The next post is "Webinar: Being Committed - A Review of Transaction Control Statements 2/3 [Follow Up]". This is from 2ndquadrant.com, and it's a post about transactions related to replication. So for example, how do transactions get replicated to replicas? How do your settings for synchronous_commit impact when data appears on the replica as well as for performance? So basically, the more durable you make your communication with a replica, say synchronous, replication, the higher latency you introduce as well as reducing the throughput. But if you want to go faster and have a higher throughput and less latency, you're going to sacrifice some durability. You're going to use asynchronous replication and maybe not wait as much to have the data up to date on the replica. They address a little bit of vacuum and freezing. So if you're interested in this webinar, you can just click the link here to go ahead and register for it.
The next post is "SQL Style Guide". This is from sqlstyle.guide and it's a published style guide for SQL Code. So if you're interested in adapting a style, this is one interpretation of it. I know this is very subjective, but I saw this post and thought it was interesting.
Now, related to it, Bruce Momjian's blog at momjian.us mentioned "pgFormatter". So basically it takes your SQL code and formats it in a more friendly format. So he has had some good luck with that. So if you're looking for a tool to help you format your SQL files, maybe check out pgFormatter.
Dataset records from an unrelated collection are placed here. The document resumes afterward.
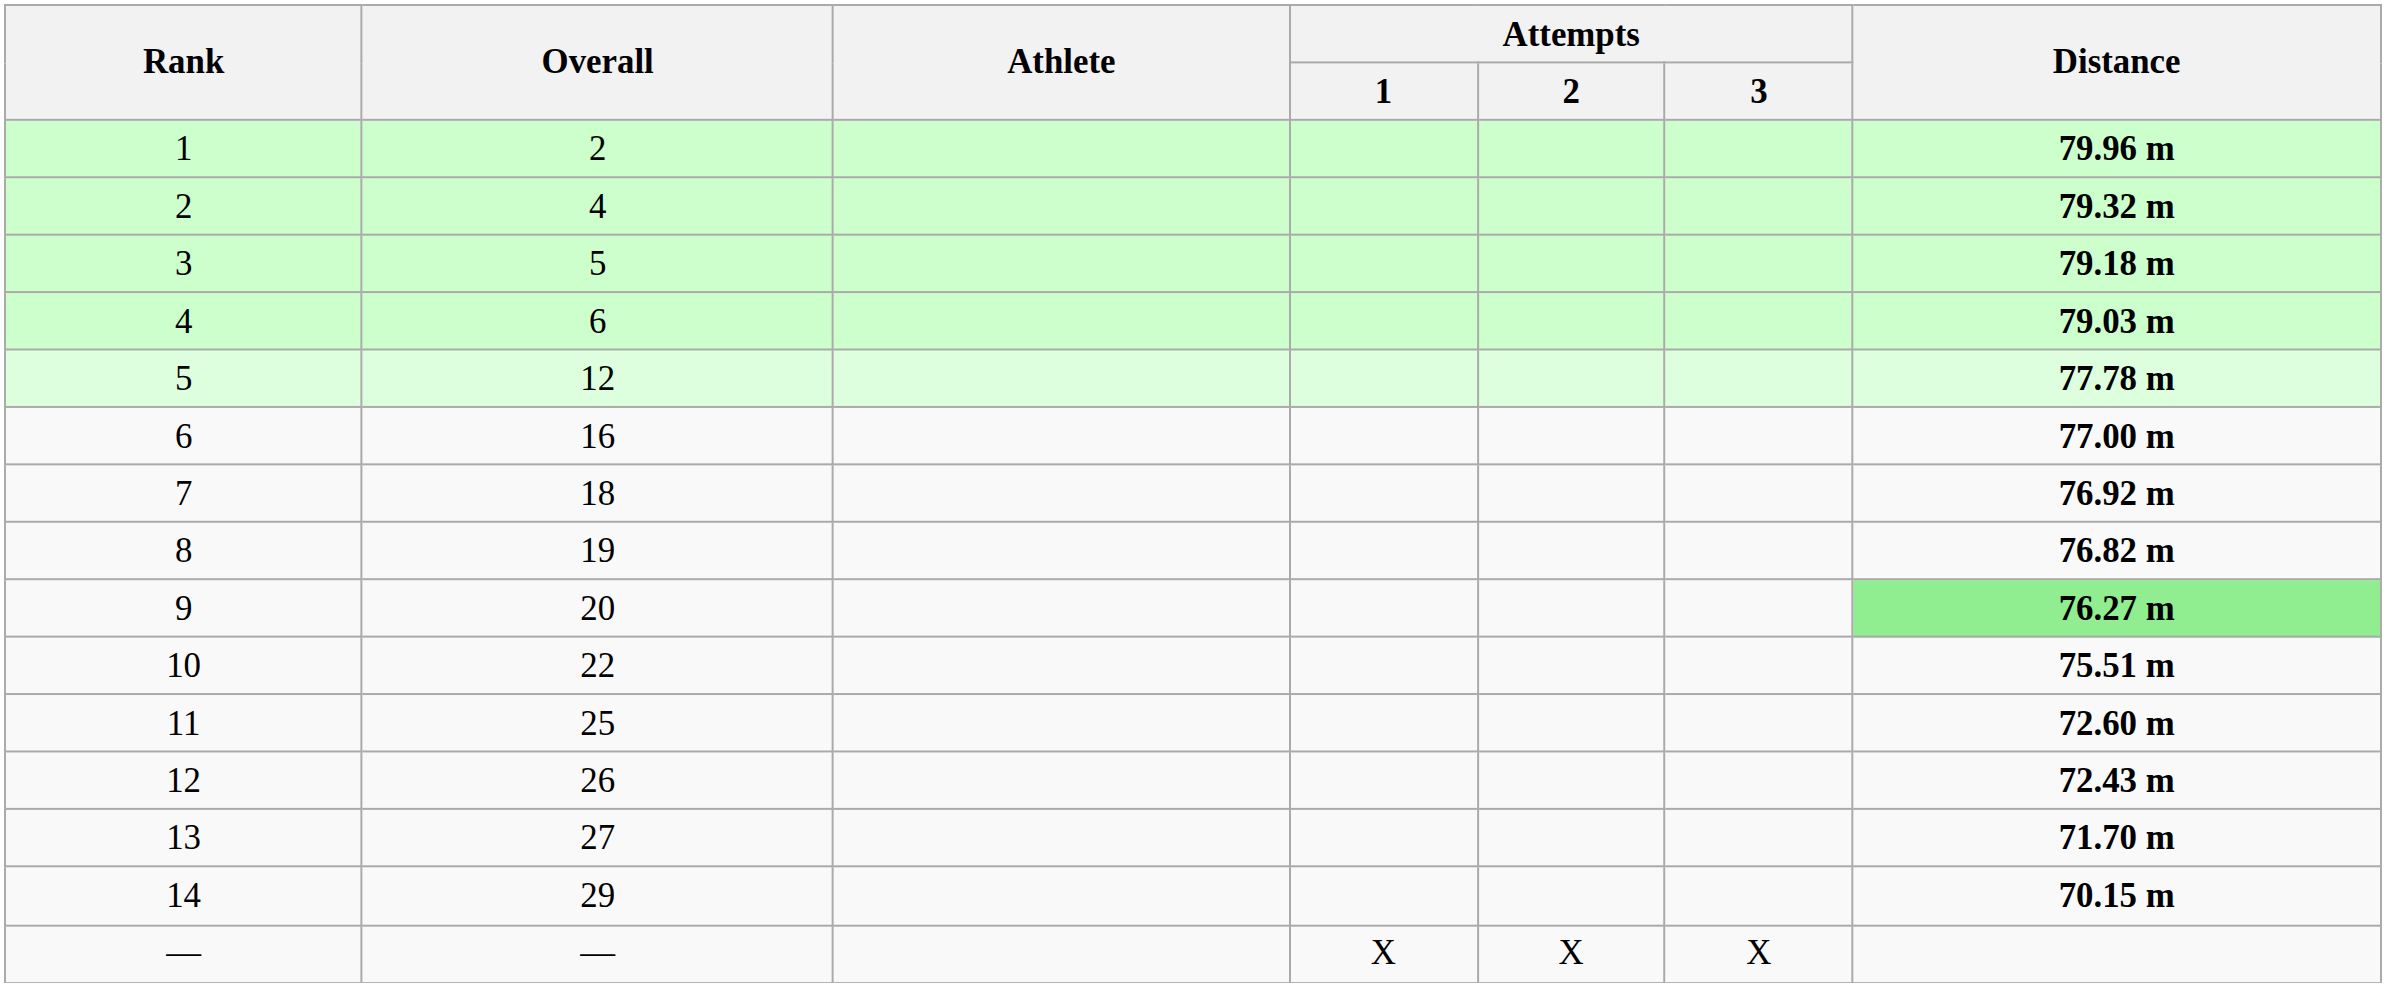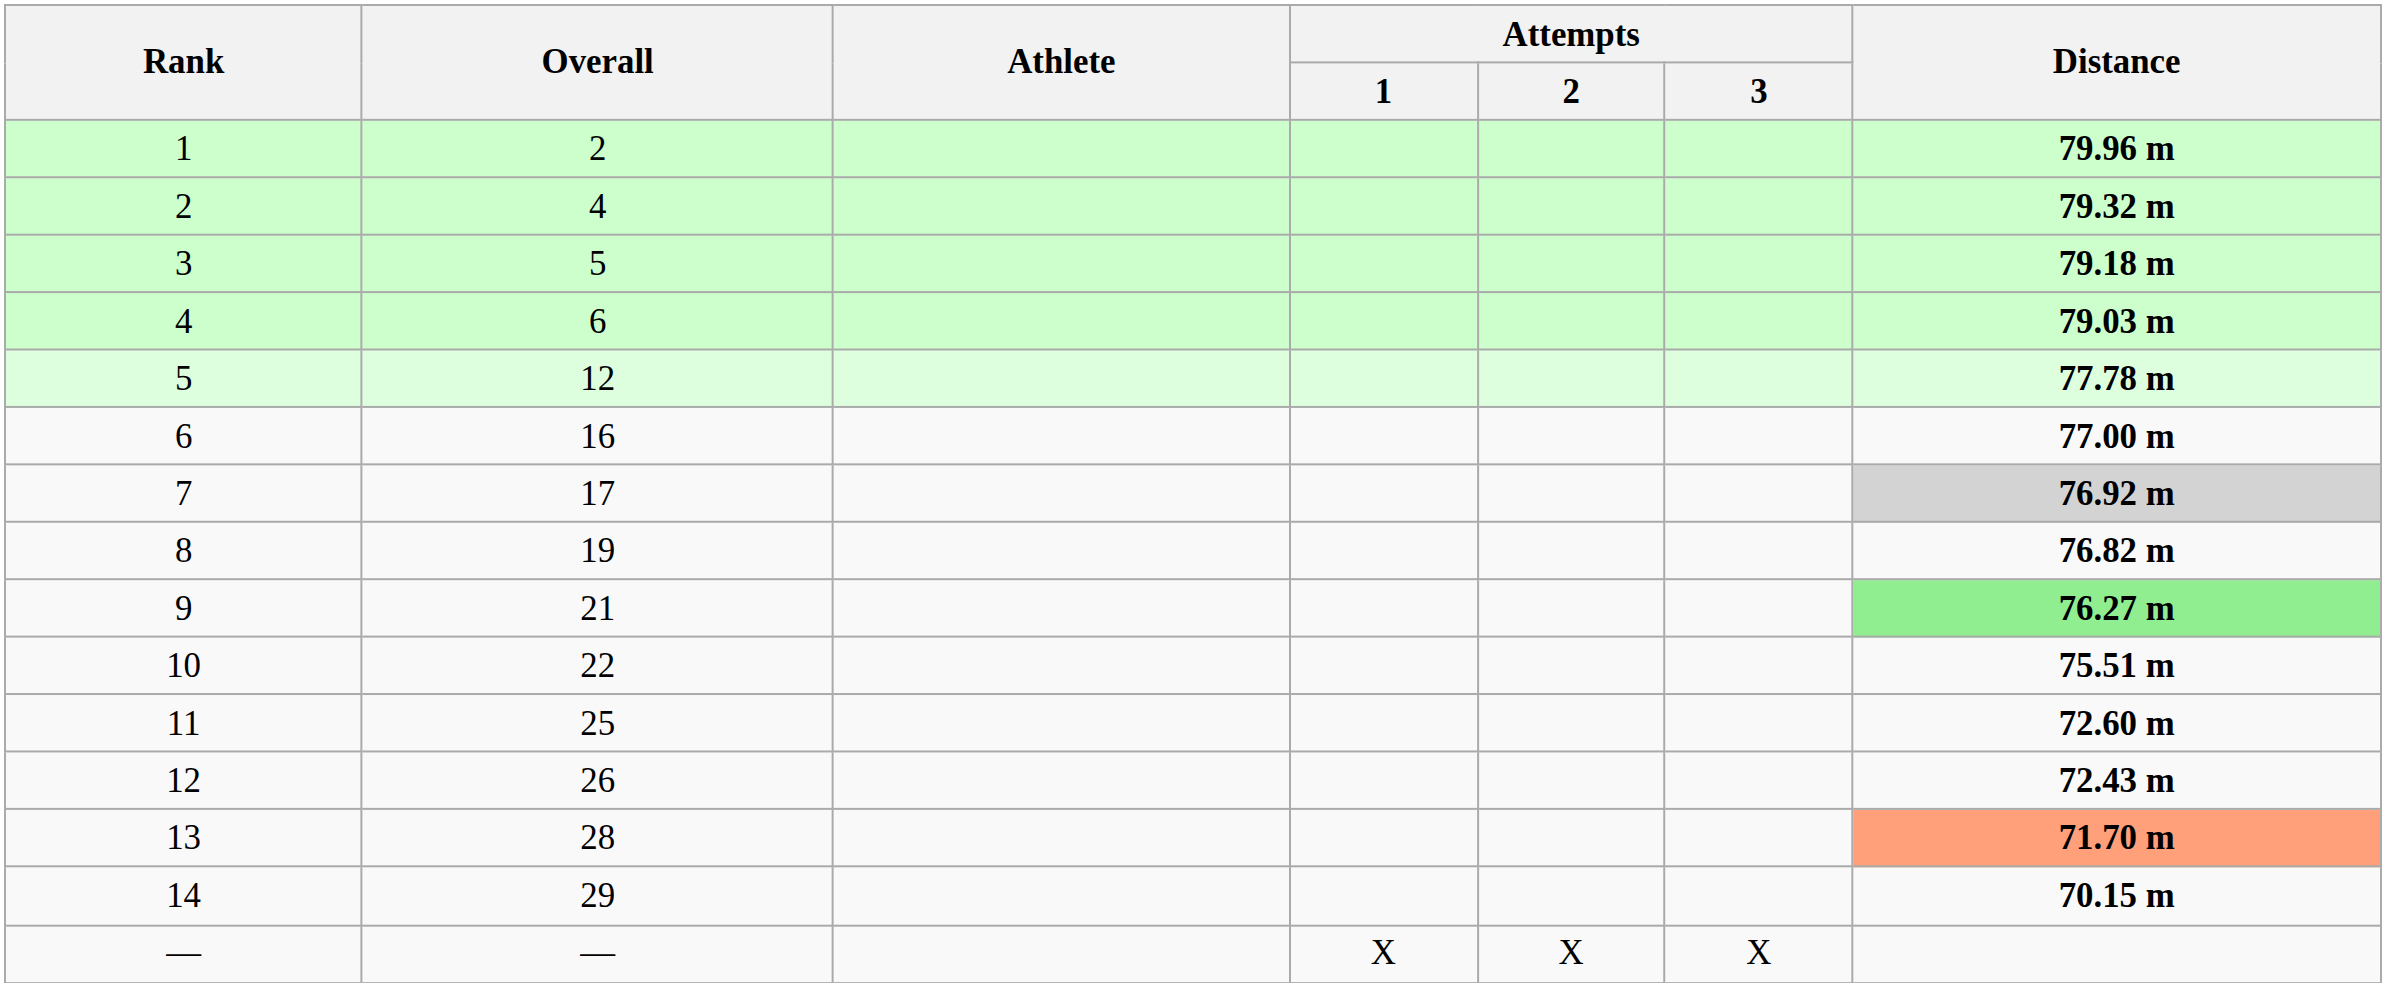7 | Overall: 18 -> 17
7 | Distance: no background -> lightgrey background
9 | Overall: 20 -> 21
13 | Overall: 27 -> 28
13 | Distance: no background -> lightsalmon background
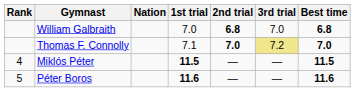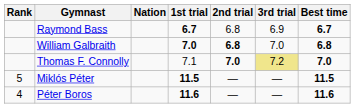+ row: Raymond Bass | 6.7 | 6.8 | 6.9 | 6.7
William Galbraith | 1st trial: normal -> bold
Miklós Péter | Rank: 4 -> 5
Péter Boros | Rank: 5 -> 4
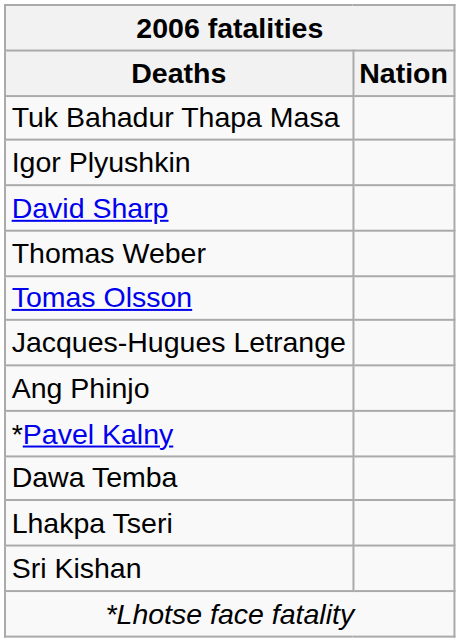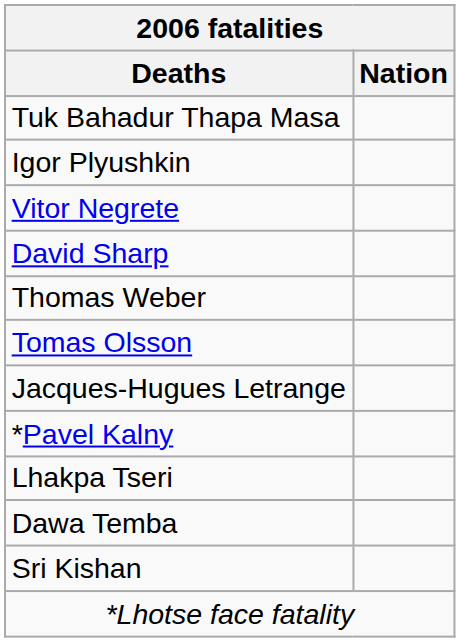+ row: Vitor Negrete
- row: Ang Phinjo
rows swapped: Lhakpa Tseri <-> Dawa Temba
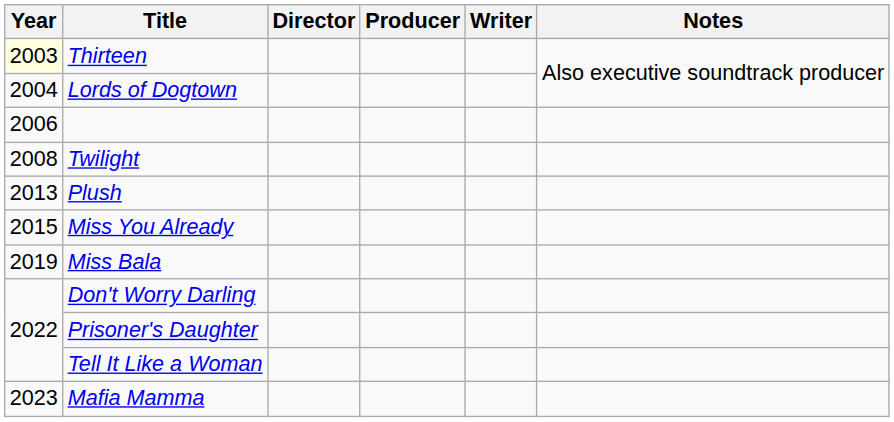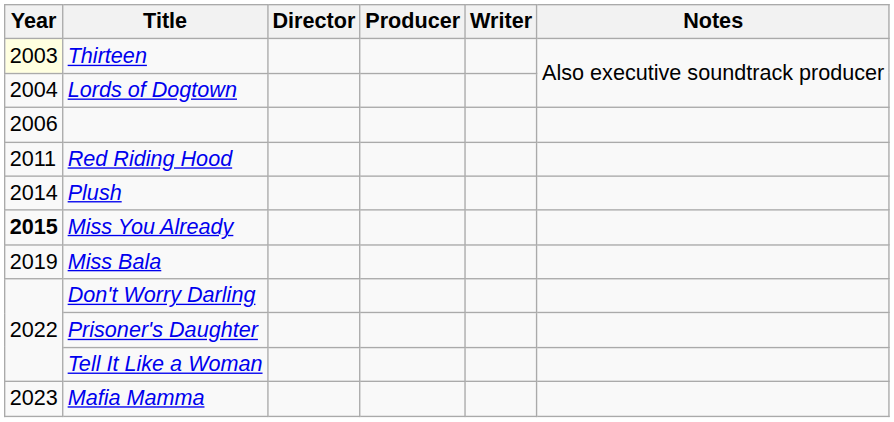- row: 2008 | Twilight
+ row: 2011 | Red Riding Hood
Plush | Year: 2013 -> 2014
Miss You Already | Year: normal -> bold
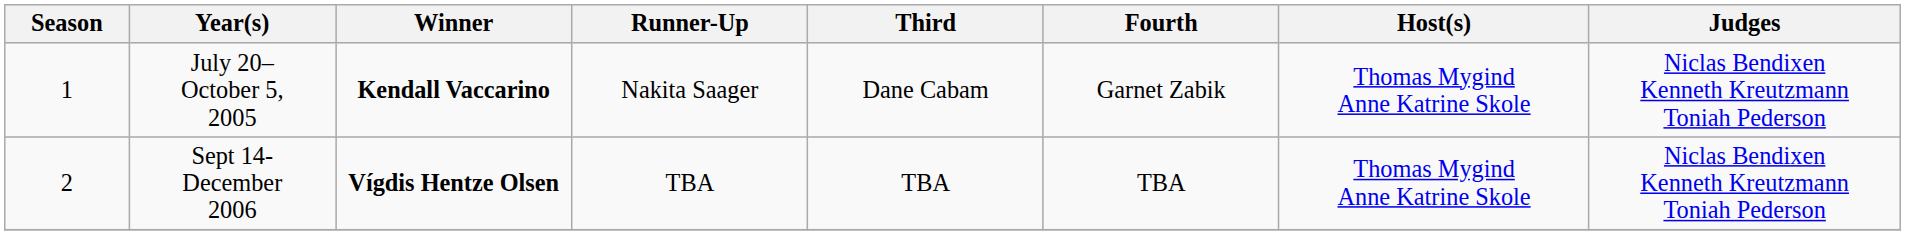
The next post is "Connection Pooling in Pgpool-II". This is from b-peng.blogspot.com, and this explains a little bit about what Connection Pooling is and how Pgpool II does it. So if you want to learn more about Pgpool II and how to set it up, I've found this to be a really great post explaining how to do it compared to some others that I've seen. So if you're interested in that, check out this blog post.
The next post is "Announcing pgBackRest for Azure- Fast, Reliable Postgres Backups". This is from crunchydata.com. So it describes how to set up pgBackRest as well as connect it up to Azure to store your backups. So if you're interested in that, check out this post.
The next post is "Backtraces in PostgreSQL''. This is from amitdkhan-pg.blogspot.com, and he's basically describing how you can set up backtraces in PostgreSQL to diagnose errors that you receive. So check this post out if you're interested in that.
The last post, the PostgreSQL person of the week is Gilberto Castillo. So if you're interested in learning more about Gilberto and his contributions to PostgreSQL, definitely check out this blog post.